Another interesting new band – and the opening band on Friday this year at Cold Waves in their native Chicago – they, at least on the evidence of this great track, seem to straddle the boundary between cold darkwave and EBM. The metronomic beat and synth hook account for the latter, and the vocals and general feel account for the former. It soars, it swoops, it is fucking great.
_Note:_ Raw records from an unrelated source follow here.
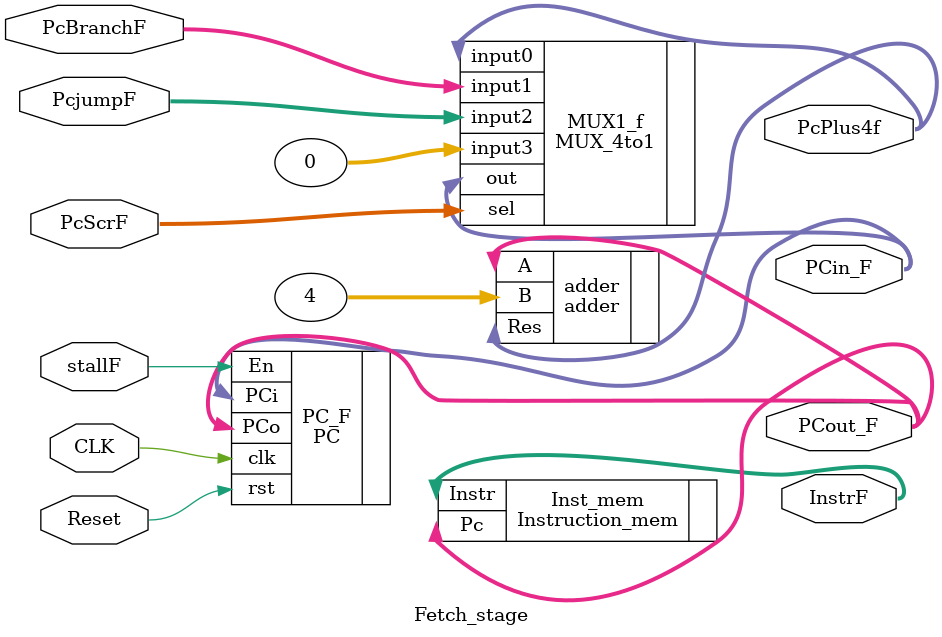
<source format=v>
module Fetch_stage (
    // input & output ports
    input            CLK,
    input            Reset,
    input   [1:0]    PcScrF,
    input   [31:0]   PcBranchF,
    input   [31:0]   PcjumpF,
    input            stallF,
    output  [31:0]   InstrF,
    output  [31:0]   PCout_F,
    output  [31:0]   PCin_F,
    output  [31:0]   PcPlus4f
);

//wire [31:0] PCin_F;
//wire [31:0] PCout_F;


MUX_4to1 #(.size(32))           MUX1_f(.input0(PcPlus4f), .input1(PcBranchF), .input2(PcjumpF),
                                     .input3(0), .sel(PcScrF), .out(PCin_F));

PC                              PC_F(.clk(CLK), .rst(Reset), .En(stallF), .PCi(PCin_F), .PCo(PCout_F));

adder                           adder(.A(PCout_F), .B(4), .Res(PcPlus4f));

Instruction_mem                 Inst_mem(.Pc(PCout_F), .Instr(InstrF));
    
endmodule
</source>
Thanks to my friend Martin Oldgoth for the headsup on this, something I’d not come across at all previously. It actually came out earlier in the year, but this is certainly good enough to catch up on – and like Wingtips, but in a totally different way, this is nodding to both darkwave and EBM. This time, the sinuous vocals of Ari loop and get multi-tracked around an unrelenting beat that could easily have come from eighties EBM, but there is none of the aggression of that kind of music. There is a sensuality to the sound here, and it’s really quite alluring.
/The Mother Road
/Birth of Violence
Was I alone in being slightly disappointed with Hiss Spun compared to her previous albums? There just didn’t feel, after a good few listens, to be the drama and power that there had been before. So perhaps her return to an acoustic album – something Wolfe has done before – might rekindle my love for her work. And so it proves, as the sound is stripped away to brooding, acoustic instrumentation that allows her rich, powerful voice to do the work and reveal a dramatic, elegant song, that blooms into an impressive, expansive climax that once again reminds that Wolfe’s exquisite songcraft is what carries her best songs, not gloom and doom (although that often helps).
I remember being captivated by this Icelandic band’s first album, as I was played it by my tour guide when on the island in 2012, and I listened to that debut to death. The second album was something of a disappointment to me, lacking some of the magic and the energy, and it has sadly been on my shelf for a while, unlistened – but in hindsight, though, maybe it was just the wrong time for me. I wasn’t in the positive frame of mind in 2015 in the slightest, and not a lot really stuck then.. Judging on the first song from their long-awaited third album, though, like me, they are bouncing back. The glorious melodic heart remains, but the music sounds so much tougher – like the titular animal, this is a snappy track, with a hulking, heavy base that drives the song forward and carries a stellar vocal performance from Nanna Bryndís Hilmarsdóttir.